• JOB: Check every line of the entries that follow, and copy the ones containing "match".

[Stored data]
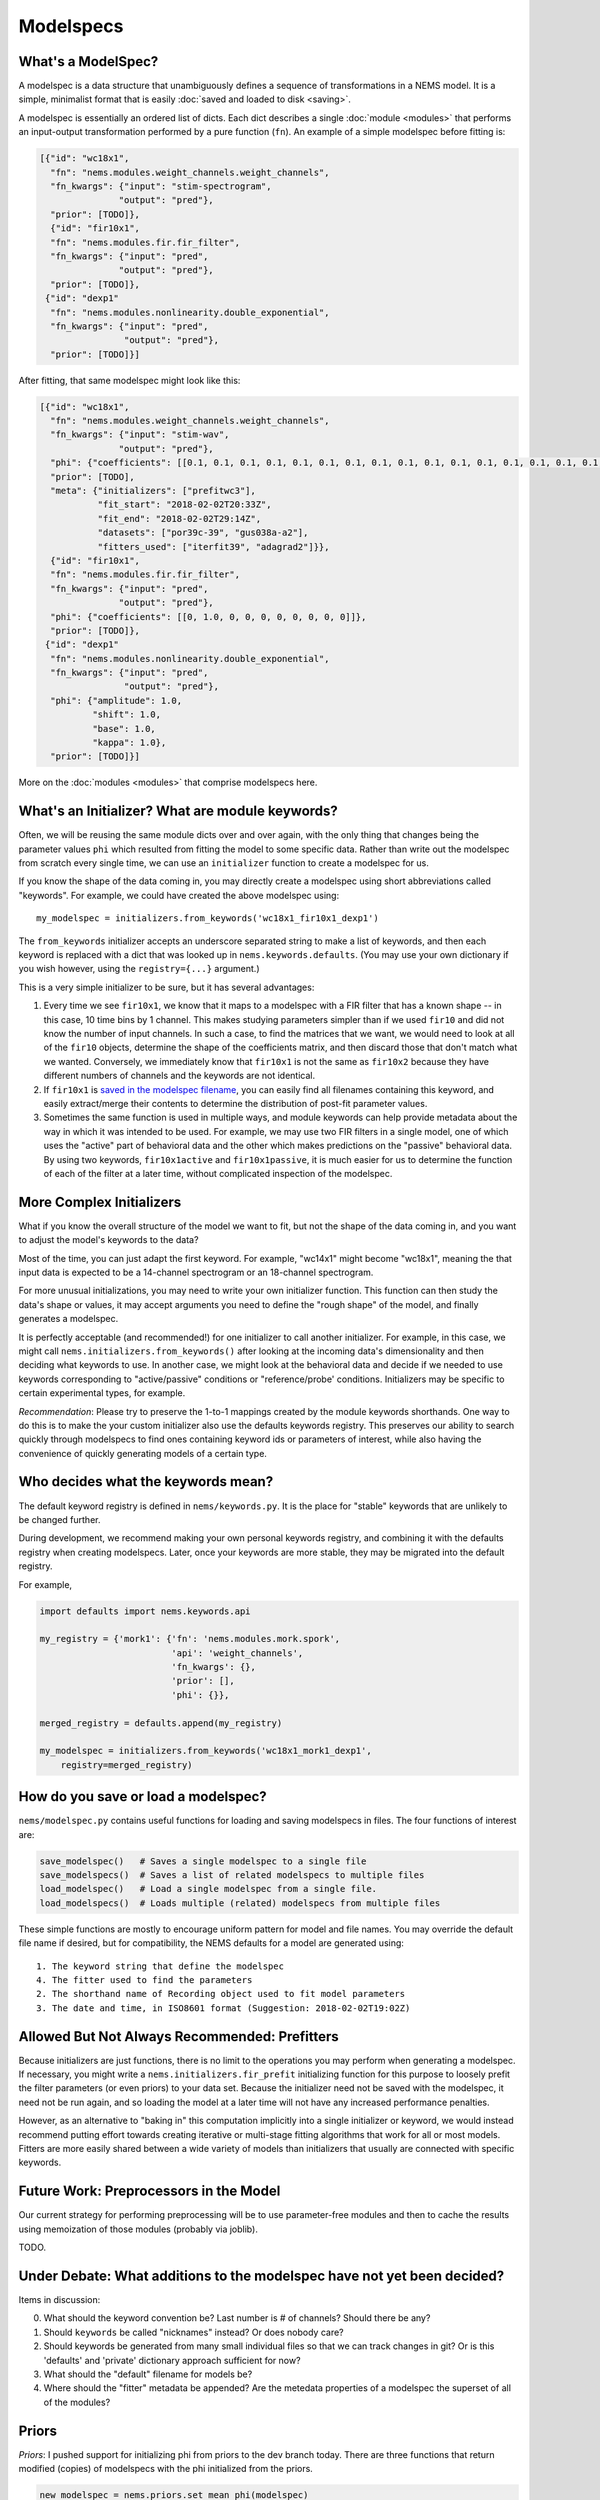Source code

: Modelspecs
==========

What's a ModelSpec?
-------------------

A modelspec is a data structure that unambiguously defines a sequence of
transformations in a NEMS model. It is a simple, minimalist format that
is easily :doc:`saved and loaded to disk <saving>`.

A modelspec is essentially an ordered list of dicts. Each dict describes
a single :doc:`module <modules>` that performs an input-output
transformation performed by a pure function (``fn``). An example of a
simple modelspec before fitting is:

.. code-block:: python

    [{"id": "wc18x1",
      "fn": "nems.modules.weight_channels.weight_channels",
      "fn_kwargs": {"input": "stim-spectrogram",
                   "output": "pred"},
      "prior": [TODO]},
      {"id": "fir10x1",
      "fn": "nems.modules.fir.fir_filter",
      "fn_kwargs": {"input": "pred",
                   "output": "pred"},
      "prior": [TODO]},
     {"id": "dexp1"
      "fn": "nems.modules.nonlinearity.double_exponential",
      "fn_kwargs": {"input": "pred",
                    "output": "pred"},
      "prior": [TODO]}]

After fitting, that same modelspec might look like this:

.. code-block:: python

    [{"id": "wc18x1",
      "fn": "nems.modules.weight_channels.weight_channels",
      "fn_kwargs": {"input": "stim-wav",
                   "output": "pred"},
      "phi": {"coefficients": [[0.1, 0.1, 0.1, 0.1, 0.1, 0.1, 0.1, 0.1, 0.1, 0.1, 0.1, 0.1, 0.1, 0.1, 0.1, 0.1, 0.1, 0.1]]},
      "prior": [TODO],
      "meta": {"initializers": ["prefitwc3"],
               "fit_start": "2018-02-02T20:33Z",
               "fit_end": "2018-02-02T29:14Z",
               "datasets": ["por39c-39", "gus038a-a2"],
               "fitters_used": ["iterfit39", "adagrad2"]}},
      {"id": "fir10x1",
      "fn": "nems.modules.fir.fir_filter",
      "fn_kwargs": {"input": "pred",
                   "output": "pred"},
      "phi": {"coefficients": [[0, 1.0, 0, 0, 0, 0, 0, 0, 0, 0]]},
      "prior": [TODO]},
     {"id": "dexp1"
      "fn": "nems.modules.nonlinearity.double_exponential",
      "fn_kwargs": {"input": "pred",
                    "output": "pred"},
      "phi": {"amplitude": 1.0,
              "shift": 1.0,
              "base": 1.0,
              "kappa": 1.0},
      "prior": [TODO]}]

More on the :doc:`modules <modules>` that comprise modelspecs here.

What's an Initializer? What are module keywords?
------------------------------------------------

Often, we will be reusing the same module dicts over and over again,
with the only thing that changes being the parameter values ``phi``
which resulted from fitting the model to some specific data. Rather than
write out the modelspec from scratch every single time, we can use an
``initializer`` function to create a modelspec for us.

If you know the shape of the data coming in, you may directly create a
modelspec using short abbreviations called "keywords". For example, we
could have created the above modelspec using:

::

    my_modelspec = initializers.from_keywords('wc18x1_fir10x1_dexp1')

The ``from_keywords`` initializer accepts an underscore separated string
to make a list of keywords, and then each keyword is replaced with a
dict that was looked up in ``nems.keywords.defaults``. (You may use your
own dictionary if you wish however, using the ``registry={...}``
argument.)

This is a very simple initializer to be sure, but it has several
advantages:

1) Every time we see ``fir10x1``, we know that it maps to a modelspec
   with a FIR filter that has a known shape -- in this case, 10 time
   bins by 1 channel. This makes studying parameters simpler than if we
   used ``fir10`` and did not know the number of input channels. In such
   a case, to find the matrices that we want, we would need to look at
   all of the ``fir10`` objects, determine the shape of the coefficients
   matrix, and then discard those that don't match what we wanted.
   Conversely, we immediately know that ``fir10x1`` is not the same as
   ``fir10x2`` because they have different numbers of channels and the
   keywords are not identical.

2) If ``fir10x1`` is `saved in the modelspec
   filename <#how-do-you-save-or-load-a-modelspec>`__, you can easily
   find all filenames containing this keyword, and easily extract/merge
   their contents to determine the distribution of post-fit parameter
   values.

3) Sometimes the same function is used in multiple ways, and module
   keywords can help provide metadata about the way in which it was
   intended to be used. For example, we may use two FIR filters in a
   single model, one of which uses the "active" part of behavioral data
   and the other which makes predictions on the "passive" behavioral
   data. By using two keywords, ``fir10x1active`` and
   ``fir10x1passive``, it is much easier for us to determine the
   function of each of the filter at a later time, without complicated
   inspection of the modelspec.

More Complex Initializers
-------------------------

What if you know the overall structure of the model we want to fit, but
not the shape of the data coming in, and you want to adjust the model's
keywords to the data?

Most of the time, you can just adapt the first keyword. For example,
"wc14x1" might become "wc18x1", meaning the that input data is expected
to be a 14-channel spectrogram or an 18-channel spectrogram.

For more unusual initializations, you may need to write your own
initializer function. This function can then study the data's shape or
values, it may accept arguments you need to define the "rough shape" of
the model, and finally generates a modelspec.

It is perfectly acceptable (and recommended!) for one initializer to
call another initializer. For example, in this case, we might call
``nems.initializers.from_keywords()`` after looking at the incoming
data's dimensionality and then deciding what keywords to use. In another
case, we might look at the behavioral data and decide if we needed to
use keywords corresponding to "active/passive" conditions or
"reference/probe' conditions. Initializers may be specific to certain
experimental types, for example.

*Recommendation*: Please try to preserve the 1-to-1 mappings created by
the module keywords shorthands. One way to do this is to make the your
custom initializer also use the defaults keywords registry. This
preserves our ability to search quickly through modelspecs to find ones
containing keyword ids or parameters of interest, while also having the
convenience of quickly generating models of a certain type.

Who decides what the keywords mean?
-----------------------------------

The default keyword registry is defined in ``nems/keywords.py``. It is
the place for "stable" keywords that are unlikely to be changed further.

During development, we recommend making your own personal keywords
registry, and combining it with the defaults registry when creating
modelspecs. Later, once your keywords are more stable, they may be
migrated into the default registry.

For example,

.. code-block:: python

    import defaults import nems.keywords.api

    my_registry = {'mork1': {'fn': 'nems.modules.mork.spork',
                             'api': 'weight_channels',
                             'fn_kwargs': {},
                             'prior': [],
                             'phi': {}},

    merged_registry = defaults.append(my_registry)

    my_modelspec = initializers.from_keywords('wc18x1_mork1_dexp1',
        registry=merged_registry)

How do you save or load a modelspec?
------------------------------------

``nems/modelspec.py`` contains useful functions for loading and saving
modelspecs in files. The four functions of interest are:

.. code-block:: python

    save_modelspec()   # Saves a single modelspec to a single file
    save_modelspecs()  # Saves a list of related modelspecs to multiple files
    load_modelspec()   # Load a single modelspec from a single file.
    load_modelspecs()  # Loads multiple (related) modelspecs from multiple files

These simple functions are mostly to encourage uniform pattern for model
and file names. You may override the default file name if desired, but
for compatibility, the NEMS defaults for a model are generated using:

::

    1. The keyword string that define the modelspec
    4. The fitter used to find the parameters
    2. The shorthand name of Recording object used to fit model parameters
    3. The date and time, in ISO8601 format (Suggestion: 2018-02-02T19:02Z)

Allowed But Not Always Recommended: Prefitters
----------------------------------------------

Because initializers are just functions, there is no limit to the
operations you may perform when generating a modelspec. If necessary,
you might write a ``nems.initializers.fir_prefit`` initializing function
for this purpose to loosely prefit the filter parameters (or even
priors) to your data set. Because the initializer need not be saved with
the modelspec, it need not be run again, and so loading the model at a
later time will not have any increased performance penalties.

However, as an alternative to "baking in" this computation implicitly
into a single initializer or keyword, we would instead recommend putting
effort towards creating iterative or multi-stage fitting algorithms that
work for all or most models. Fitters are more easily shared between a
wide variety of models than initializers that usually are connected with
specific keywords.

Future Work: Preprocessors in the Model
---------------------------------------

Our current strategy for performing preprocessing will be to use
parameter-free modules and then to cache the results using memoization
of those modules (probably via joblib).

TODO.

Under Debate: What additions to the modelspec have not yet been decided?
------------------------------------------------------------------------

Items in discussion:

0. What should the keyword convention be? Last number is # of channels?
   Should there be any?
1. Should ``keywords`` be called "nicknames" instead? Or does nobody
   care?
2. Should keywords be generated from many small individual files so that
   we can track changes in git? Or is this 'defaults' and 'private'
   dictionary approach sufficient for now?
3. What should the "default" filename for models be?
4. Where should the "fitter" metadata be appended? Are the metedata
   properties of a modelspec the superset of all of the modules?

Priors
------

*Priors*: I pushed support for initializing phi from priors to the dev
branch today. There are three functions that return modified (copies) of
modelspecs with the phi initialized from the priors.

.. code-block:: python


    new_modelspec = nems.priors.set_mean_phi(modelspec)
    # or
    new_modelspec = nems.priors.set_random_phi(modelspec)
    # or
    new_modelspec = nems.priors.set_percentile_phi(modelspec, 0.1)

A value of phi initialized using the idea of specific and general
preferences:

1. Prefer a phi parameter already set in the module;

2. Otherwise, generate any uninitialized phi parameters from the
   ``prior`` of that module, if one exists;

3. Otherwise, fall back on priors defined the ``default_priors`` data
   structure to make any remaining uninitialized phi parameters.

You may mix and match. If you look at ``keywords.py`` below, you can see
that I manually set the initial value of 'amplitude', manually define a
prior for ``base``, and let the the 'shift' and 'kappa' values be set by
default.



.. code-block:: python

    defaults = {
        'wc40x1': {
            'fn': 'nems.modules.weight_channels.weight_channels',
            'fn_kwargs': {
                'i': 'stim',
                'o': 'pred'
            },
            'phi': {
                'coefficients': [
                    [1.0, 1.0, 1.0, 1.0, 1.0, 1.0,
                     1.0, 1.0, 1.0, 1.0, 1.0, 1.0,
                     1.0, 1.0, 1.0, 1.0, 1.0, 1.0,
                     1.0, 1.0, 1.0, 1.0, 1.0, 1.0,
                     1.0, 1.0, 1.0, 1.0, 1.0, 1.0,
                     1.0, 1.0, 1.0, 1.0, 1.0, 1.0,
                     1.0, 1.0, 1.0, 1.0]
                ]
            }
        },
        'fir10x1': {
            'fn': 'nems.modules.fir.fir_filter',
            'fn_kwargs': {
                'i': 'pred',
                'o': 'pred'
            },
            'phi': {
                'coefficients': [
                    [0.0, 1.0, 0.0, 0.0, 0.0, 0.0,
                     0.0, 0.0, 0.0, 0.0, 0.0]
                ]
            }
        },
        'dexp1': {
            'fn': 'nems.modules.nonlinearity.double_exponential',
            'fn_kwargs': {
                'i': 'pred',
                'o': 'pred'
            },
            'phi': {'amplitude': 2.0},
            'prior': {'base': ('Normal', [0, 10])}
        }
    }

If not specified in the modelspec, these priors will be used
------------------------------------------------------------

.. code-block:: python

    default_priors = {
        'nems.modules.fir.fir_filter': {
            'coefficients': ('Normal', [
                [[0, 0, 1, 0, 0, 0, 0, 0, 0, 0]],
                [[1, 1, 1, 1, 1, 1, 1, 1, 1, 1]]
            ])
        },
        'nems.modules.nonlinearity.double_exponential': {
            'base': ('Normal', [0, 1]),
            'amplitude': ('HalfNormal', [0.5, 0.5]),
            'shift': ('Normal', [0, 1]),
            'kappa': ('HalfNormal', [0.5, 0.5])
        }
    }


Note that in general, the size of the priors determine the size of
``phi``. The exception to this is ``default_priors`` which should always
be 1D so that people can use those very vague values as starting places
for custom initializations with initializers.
* * *
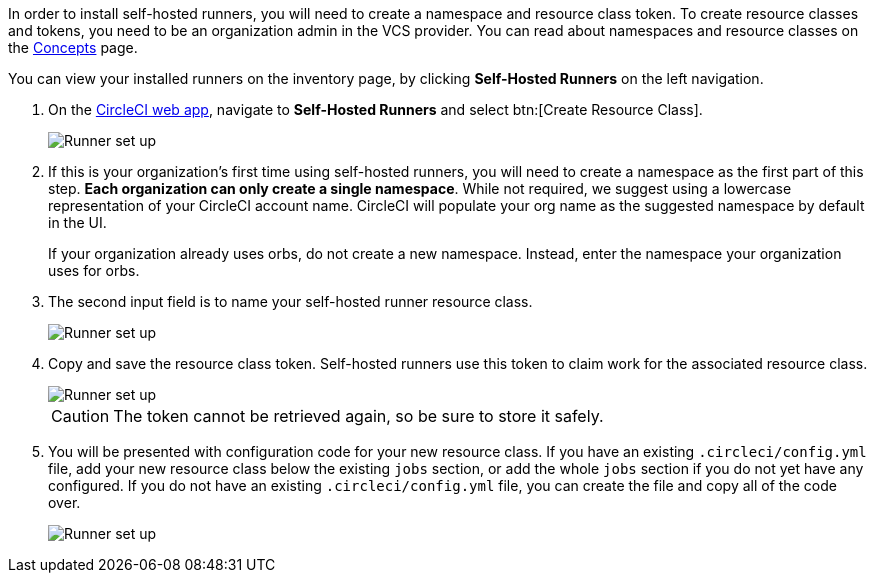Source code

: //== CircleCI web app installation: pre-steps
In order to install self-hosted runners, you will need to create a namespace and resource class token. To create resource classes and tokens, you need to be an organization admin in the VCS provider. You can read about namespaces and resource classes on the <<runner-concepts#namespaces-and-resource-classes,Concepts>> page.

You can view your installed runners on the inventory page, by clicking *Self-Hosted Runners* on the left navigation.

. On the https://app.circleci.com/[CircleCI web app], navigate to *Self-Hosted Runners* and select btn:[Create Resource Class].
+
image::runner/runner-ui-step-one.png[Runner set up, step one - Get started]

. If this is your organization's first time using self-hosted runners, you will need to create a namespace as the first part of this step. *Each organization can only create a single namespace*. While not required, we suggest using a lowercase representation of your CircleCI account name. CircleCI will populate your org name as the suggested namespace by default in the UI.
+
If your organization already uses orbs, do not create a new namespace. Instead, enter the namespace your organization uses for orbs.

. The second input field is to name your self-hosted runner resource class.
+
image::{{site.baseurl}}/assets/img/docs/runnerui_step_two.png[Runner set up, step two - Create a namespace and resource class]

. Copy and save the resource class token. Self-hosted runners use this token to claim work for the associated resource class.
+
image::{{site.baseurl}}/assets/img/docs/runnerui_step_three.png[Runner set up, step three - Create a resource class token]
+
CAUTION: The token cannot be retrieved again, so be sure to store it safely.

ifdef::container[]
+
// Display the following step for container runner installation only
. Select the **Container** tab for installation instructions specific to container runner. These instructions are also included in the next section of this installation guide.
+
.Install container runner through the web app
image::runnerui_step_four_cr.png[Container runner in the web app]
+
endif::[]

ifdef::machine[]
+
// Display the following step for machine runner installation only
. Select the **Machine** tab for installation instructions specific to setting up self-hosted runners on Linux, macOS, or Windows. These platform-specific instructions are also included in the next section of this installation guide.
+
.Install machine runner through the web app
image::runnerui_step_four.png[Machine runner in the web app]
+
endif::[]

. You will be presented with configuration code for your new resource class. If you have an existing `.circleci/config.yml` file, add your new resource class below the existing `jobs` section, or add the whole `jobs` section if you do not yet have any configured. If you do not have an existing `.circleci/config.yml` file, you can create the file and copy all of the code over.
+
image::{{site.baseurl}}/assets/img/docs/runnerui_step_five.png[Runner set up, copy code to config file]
---
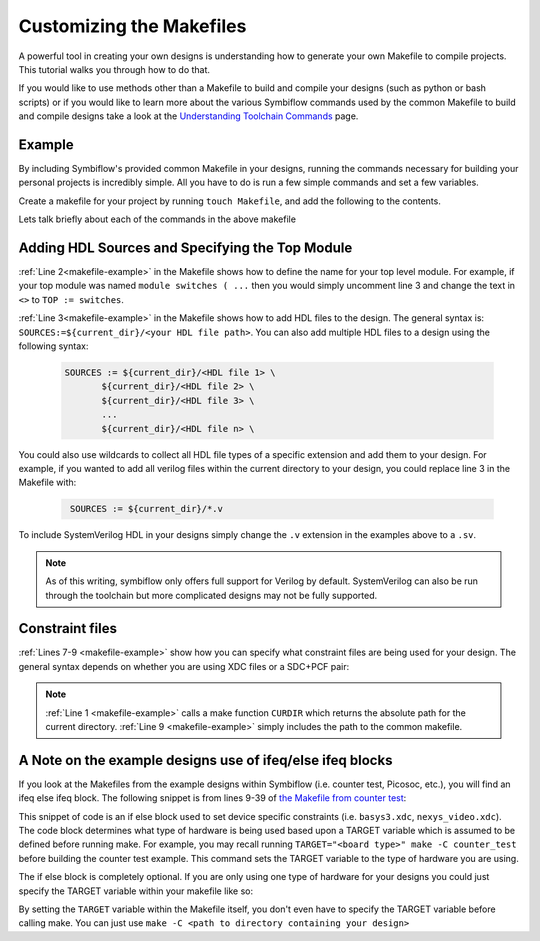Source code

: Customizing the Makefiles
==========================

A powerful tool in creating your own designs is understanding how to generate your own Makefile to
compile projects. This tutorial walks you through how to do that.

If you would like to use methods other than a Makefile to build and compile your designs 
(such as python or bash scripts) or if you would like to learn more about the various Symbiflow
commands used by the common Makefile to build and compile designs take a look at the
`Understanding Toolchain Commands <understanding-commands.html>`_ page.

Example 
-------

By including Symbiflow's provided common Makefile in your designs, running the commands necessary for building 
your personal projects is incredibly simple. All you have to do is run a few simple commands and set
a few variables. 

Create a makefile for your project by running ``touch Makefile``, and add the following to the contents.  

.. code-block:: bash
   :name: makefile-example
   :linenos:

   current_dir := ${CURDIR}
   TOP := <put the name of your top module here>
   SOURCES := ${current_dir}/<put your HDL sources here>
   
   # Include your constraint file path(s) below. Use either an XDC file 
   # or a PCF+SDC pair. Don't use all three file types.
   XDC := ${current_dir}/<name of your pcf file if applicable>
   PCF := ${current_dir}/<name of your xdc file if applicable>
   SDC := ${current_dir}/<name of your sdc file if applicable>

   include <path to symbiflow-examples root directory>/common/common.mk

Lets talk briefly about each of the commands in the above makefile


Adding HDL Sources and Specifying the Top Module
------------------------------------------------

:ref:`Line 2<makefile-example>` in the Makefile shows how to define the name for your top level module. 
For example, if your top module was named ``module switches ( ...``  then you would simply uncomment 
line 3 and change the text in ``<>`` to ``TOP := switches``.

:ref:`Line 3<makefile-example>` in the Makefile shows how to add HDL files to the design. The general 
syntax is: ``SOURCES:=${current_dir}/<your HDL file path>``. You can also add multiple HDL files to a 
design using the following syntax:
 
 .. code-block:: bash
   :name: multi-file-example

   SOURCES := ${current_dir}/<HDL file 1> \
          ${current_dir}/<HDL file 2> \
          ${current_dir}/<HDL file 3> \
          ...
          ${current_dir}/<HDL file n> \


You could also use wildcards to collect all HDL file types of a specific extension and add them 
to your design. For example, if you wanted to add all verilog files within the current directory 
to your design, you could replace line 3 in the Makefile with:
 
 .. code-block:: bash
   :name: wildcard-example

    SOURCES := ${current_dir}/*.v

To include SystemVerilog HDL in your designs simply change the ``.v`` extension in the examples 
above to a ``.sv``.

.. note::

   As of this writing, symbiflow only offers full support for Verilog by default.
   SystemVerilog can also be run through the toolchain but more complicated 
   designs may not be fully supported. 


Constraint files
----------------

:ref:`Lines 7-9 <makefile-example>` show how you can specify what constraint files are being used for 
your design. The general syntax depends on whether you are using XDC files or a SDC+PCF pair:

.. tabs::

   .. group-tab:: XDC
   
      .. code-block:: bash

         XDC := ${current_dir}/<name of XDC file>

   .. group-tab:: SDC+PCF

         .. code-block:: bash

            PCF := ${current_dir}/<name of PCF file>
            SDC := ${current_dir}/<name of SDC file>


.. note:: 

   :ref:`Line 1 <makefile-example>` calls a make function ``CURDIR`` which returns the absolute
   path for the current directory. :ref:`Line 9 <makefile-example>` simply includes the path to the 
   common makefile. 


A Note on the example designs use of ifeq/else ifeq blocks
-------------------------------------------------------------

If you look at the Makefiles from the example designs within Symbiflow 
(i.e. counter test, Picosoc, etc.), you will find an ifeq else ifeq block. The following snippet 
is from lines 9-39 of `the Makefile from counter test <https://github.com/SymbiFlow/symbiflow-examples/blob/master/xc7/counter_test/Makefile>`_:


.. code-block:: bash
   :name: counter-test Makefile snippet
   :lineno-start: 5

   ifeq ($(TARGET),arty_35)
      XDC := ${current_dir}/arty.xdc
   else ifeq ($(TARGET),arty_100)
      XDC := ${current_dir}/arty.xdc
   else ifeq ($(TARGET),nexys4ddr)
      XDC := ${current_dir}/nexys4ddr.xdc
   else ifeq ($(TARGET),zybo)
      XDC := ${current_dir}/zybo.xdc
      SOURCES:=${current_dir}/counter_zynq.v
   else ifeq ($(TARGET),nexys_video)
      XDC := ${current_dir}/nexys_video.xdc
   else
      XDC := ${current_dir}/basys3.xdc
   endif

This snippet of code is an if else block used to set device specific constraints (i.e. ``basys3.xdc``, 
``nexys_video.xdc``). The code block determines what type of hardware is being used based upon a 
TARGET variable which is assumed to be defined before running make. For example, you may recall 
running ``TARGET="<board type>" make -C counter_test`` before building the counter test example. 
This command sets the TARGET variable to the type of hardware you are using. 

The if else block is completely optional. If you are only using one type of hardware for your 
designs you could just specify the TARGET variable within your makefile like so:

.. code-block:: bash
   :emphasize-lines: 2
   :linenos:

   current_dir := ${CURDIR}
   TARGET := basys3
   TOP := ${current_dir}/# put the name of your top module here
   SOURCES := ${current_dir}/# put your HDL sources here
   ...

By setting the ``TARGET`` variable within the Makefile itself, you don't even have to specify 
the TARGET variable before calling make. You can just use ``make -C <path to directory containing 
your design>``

• ANSWER FOR THIS EXERCISE:
   matrix, and then discard those that don't match what we wanted.
You may mix and match. If you look at ``keywords.py`` below, you can see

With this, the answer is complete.